### Excerpt:
GREENSBORO, N.C. – Tomorrow (Saturday) is World AIDS Day, and events are planned around the state and country.

Mother and grandmother Alicia Diggs will be one of those participating in Greensboro. She has been living with HIV for 11 years. Thanks to recent developments in drug therapies, Diggs is able to work full-time and attend graduate school. She is one of more than 26,000 people in North Carolina living with the disease, and is grateful for the way her body is responding to drug therapy.

"I am healthy. I don't think about HIV unless it comes up as a subject on someone else. That's how well I control being a person that has to live with HIV."

About one out of every 260 North Carolinians is living with HIV, and while medications have made the condition a manageable illness that doesn't progress to AIDS, recent cuts to the state budget have reduced the number of medications covered under the state's AIDS Drug Assistance program.

The North Carolina AIDS Action Network estimates there are as many as 7,000 undiagnosed people living with HIV. And Claire Hermann, the group’s communications program director, says advances in medicine may make it possible to beat the virus once and for all, with the right approach.

"An AIDS-free generation is an attainable goal. We have the medicines and public health tools that we need to halt this epidemic. All we need is the political will and community action to make it happen."

Hermann says if state lawmakers chose to expand the state's Medicaid program, half a million North Carolinians would have access to health insurance who currently do not, a benefit that would offer further assistance to people living with HIV.

### Material supplied:

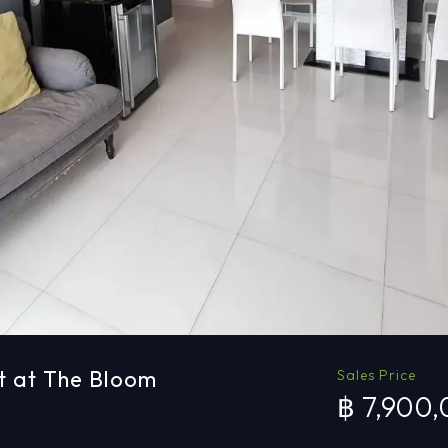
t at The Bloom
Sales Price
฿ 7,900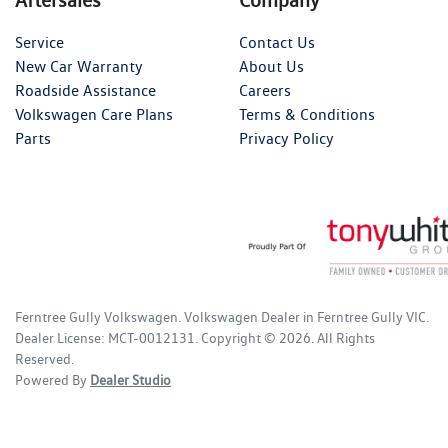
Service
Contact Us
New Car Warranty
About Us
Roadside Assistance
Careers
Volkswagen Care Plans
Terms & Conditions
Parts
Privacy Policy
Ferntree Gully Volkswagen
.
Volkswagen Dealer
in
Ferntree Gully VIC
.
Dealer License:
MCT-0012131
.
Copyright ©
2026
. All Rights
Reserved.
Powered By
Dealer Studio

### Exercise prompt:
Quote the World AIDS Day article word for word, from "About one out" up to and including "the right approach.".

### Written solution:
About one out of every 260 North Carolinians is living with HIV, and while medications have made the condition a manageable illness that doesn't progress to AIDS, recent cuts to the state budget have reduced the number of medications covered under the state's AIDS Drug Assistance program.

The North Carolina AIDS Action Network estimates there are as many as 7,000 undiagnosed people living with HIV. And Claire Hermann, the group’s communications program director, says advances in medicine may make it possible to beat the virus once and for all, with the right approach.